Information:

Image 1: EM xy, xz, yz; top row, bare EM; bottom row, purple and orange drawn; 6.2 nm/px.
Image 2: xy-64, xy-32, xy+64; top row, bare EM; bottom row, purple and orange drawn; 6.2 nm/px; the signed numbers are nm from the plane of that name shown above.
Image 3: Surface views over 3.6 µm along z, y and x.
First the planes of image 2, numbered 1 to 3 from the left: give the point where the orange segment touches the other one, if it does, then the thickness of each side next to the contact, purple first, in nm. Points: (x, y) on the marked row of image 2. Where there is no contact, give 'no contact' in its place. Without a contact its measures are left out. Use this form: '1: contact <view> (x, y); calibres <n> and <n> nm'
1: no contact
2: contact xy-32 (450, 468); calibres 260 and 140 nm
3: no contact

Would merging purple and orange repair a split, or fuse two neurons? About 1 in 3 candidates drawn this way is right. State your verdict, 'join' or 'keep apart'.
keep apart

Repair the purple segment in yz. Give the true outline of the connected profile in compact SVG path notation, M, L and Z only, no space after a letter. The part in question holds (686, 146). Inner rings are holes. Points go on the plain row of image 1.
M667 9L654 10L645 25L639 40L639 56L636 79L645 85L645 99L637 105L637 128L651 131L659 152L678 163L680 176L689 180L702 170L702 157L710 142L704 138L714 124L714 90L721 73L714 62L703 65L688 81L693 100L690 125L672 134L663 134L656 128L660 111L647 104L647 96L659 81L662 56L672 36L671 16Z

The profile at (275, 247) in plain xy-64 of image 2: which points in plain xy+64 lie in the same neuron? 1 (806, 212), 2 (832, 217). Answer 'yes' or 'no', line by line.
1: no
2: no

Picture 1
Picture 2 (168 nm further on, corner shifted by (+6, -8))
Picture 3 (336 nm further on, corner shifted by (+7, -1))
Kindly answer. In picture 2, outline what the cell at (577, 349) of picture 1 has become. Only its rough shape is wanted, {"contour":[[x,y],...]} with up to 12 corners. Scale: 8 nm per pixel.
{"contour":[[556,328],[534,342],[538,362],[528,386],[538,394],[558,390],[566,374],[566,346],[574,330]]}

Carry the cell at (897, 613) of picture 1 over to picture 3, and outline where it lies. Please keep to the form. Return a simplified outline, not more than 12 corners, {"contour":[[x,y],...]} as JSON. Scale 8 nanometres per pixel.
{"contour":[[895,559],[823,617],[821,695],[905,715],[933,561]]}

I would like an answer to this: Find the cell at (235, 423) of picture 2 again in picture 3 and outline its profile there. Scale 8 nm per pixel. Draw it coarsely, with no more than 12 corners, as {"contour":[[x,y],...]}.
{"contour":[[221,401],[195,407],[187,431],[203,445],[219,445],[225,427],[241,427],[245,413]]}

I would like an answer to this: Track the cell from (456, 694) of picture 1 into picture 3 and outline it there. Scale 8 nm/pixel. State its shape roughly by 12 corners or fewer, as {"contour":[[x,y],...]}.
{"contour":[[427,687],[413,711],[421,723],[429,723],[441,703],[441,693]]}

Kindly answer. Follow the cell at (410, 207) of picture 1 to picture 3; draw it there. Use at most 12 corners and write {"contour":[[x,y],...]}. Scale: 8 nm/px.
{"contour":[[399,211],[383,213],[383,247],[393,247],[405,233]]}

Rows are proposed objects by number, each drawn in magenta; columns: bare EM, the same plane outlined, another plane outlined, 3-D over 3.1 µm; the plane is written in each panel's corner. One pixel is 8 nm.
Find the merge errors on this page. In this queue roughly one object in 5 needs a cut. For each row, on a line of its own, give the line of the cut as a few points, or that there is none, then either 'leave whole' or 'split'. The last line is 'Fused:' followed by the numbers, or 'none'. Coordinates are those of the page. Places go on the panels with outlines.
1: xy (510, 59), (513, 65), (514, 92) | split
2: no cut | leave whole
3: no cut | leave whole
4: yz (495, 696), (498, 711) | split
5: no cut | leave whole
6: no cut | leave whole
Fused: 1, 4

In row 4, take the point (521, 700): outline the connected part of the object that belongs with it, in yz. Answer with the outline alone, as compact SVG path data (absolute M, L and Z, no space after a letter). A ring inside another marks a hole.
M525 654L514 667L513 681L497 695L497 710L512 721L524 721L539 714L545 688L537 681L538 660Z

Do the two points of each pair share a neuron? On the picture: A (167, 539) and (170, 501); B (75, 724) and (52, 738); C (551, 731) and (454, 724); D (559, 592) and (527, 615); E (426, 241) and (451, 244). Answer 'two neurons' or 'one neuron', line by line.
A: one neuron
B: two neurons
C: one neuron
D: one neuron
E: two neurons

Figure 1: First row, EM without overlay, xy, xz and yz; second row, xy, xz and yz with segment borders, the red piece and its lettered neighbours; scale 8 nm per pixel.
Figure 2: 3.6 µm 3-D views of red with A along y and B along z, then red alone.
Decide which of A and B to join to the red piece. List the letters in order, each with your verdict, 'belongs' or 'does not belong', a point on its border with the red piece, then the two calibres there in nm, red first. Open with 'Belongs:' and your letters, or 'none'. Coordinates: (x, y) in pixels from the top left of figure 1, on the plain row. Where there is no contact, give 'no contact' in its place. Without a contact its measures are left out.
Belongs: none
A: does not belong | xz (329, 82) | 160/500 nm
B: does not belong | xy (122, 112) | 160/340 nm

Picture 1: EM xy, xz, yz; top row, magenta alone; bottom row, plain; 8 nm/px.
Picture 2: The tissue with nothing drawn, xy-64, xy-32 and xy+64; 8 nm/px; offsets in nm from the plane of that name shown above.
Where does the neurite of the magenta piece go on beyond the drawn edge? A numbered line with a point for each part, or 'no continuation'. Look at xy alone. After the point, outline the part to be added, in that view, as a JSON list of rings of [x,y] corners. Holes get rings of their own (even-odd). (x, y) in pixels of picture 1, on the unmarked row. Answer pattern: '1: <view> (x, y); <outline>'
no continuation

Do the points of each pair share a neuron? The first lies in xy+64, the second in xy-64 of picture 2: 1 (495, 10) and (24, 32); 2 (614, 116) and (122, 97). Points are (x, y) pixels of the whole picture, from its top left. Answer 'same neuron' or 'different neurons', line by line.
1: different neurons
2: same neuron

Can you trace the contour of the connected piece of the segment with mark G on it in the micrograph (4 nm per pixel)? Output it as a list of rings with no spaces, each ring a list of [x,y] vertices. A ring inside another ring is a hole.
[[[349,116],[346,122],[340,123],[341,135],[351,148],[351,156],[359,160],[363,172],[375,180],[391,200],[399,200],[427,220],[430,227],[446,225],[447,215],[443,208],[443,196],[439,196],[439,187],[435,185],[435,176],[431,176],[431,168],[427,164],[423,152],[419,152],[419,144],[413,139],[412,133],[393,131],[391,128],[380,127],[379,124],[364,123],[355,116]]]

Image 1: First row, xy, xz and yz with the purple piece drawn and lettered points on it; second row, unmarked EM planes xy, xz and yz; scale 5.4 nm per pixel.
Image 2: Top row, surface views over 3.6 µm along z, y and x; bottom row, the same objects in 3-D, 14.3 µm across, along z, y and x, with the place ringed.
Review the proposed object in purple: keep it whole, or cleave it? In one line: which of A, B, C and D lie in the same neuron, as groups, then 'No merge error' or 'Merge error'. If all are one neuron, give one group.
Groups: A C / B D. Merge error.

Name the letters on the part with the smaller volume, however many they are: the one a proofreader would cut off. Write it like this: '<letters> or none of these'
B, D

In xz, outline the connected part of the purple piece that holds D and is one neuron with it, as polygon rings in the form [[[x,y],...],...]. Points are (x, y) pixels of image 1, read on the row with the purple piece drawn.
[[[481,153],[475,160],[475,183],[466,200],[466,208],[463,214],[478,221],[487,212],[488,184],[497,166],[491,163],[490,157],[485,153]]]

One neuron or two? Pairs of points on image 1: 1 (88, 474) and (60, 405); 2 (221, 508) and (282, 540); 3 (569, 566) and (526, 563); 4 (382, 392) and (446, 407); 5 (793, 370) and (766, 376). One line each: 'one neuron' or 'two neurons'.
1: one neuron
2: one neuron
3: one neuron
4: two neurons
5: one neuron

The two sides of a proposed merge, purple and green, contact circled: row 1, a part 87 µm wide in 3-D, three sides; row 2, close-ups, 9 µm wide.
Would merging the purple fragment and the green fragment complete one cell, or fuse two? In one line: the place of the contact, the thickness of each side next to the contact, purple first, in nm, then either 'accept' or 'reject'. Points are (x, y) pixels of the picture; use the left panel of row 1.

What is expected: Return, word for word, the lines of the data above from the line with "Picture 3 (336" through the line with "Rows are proposed", inclusive.

Task answer:
Picture 3 (336 nm further on, corner shifted by (+7, -1))
Kindly answer. In picture 2, outline what the cell at (577, 349) of picture 1 has become. Only its rough shape is wanted, {"contour":[[x,y],...]} with up to 12 corners. Scale: 8 nm per pixel.
{"contour":[[556,328],[534,342],[538,362],[528,386],[538,394],[558,390],[566,374],[566,346],[574,330]]}

Carry the cell at (897, 613) of picture 1 over to picture 3, and outline where it lies. Please keep to the form. Return a simplified outline, not more than 12 corners, {"contour":[[x,y],...]} as JSON. Scale 8 nanometres per pixel.
{"contour":[[895,559],[823,617],[821,695],[905,715],[933,561]]}

I would like an answer to this: Find the cell at (235, 423) of picture 2 again in picture 3 and outline its profile there. Scale 8 nm per pixel. Draw it coarsely, with no more than 12 corners, as {"contour":[[x,y],...]}.
{"contour":[[221,401],[195,407],[187,431],[203,445],[219,445],[225,427],[241,427],[245,413]]}

I would like an answer to this: Track the cell from (456, 694) of picture 1 into picture 3 and outline it there. Scale 8 nm/pixel. State its shape roughly by 12 corners or fewer, as {"contour":[[x,y],...]}.
{"contour":[[427,687],[413,711],[421,723],[429,723],[441,703],[441,693]]}

Kindly answer. Follow the cell at (410, 207) of picture 1 to picture 3; draw it there. Use at most 12 corners and write {"contour":[[x,y],...]}. Scale: 8 nm/px.
{"contour":[[399,211],[383,213],[383,247],[393,247],[405,233]]}

Rows are proposed objects by number, each drawn in magenta; columns: bare EM, the same plane outlined, another plane outlined, 3-D over 3.1 µm; the plane is written in each panel's corner. One pixel is 8 nm.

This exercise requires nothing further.